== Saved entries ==
━━━

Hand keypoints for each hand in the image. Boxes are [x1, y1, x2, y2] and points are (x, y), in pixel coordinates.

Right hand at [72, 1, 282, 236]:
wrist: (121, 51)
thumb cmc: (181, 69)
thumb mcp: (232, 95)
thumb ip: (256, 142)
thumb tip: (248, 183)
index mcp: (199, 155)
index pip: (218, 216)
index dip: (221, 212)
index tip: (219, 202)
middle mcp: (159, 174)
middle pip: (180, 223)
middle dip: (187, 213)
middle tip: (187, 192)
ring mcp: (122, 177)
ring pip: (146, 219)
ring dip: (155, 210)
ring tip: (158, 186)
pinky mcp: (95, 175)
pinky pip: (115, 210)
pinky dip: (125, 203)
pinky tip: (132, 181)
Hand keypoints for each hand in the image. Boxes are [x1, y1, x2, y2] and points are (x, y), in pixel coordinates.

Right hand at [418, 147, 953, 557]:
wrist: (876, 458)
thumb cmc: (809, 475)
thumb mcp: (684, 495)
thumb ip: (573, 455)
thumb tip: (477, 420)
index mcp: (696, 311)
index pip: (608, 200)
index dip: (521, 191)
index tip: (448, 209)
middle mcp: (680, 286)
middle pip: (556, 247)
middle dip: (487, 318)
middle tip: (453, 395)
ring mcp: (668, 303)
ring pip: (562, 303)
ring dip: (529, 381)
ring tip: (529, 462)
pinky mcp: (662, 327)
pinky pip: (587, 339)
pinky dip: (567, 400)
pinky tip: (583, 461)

━━━

== WHAT TO DO ==
Taking the line with "middle mcp: (159, 174)" as the first, copy every line through the end of the entries above exactly, with no others.

== ANSWER BELOW ==
middle mcp: (159, 174)
middle pip: (180, 223)
middle dip: (187, 213)
middle tip: (187, 192)
ring mcp: (122, 177)
ring pip: (146, 219)
ring dip: (155, 210)
ring tip: (158, 186)
pinky mcp: (95, 175)
pinky pip: (115, 210)
pinky dip: (125, 203)
pinky tip: (132, 181)
Hand keypoints for each hand in the image. Boxes are [x1, y1, x2, y2] and points are (x, y), in pixel coordinates.

Right hand at [418, 147, 953, 557]:
wrist: (876, 458)
thumb cmc: (809, 475)
thumb mcp: (684, 495)
thumb ip: (573, 455)
thumb tip: (477, 420)
index mcp: (696, 311)
index pip: (608, 200)
index dip: (521, 191)
index tip: (448, 209)
middle mcp: (680, 286)
middle pip: (556, 247)
middle dip: (487, 318)
middle tip: (453, 395)
ring mcp: (668, 303)
ring pip: (562, 303)
ring dip: (529, 381)
ring tip: (529, 462)
pinky mcp: (662, 327)
pinky pip: (587, 339)
pinky dip: (567, 400)
pinky tip: (583, 461)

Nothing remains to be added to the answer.